Ou para esta resposta do moço, pressuroso em “provar” também sua persistência e, galante, em ressaltar os encantos da amada – descrição que é uma espécie de reverso da ambiência que se viu nas cartas: Ia-me muitas vezes à ribeira, ou na praça de Almeirim (parece-me que o vejo agora!), via-vos entre as outras, parecíeis senhora delas, vestida de fraldilha azul, com refegos muito altos, mantilha tirada da amostra do pano, cingidouro de cataçol com maçanetas nos cabos, colarzinho de búfaro tomado por diante com fita de seda encarnada, camisa de gorgeira lavrada de prêto, vossas botinas muito justas com vossos alquorques, que parece que não púnheis pé no chão; eu com isto finava-me, chovia, se Deus dava água, e eu estava em corpo com calças de gardalate branco, e barguilha debruada de veludo preto, sapatinhos abrochados, a lama perto do artelho, e, por me não conhecerem, embuçava-me com a manga do pelote.

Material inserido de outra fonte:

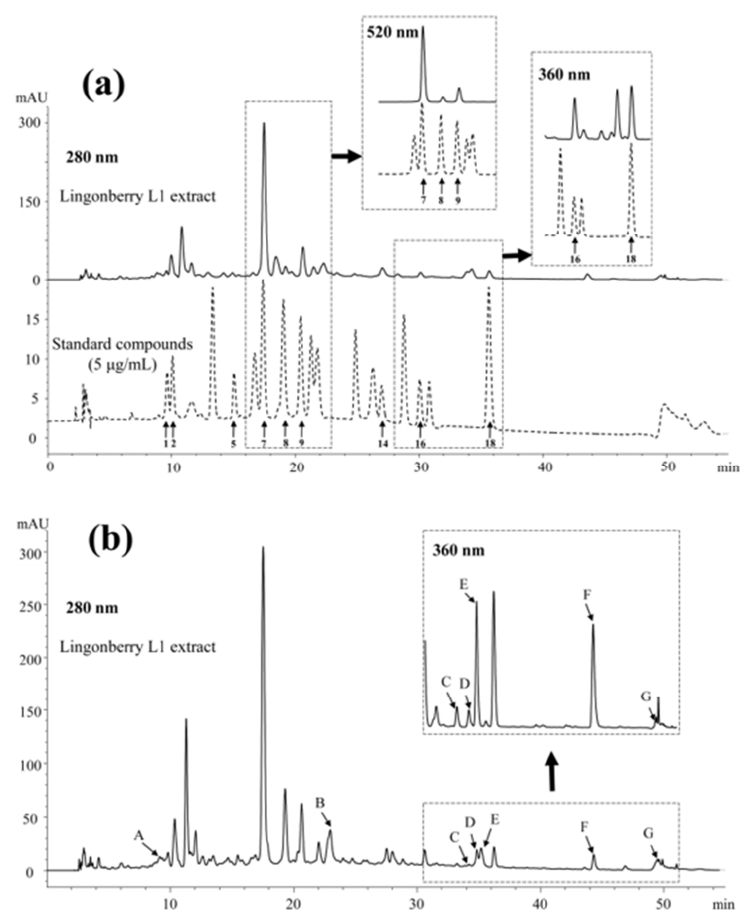
Figure 2. Chromatograms of lingonberry L1 extract and flavonoid standards (5 µ g / mL) at 280 nm. ( a ) Flavonoids quantified using authentic standards. Peak numbers (1–18) refer to compounds listed in Table 1. ( b ) Flavonoids tentatively identified and quantified. A, B-type procyanidin; B, A-type procyanidin; C, quercetin-3- O -xyloside; D, quercetin-3- O -arabinoside; E, quercetin-3- O -arabino-furanoside; F, quercetin-3- O -(4”-HMG)-rhamnoside; G, kaempferol-(HMG)- rhamnoside. The concentration of flavonoids in lingonberry extract ranged from 1.5 to 101.9 µ g /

Em suma, mesmo que, para além do Palmeirim de Inglaterra, seja numericamente acanhada a obra de Francisco de Moraes que nos chegou, importa reconhecer a qualidade dela – não só literária como histórica. E talvez represente uma oportunidade nada desprezível para se constatar, de fato, a fragilidade de fronteiras entre realidade e fantasia quando estão em foco os romances de cavalaria.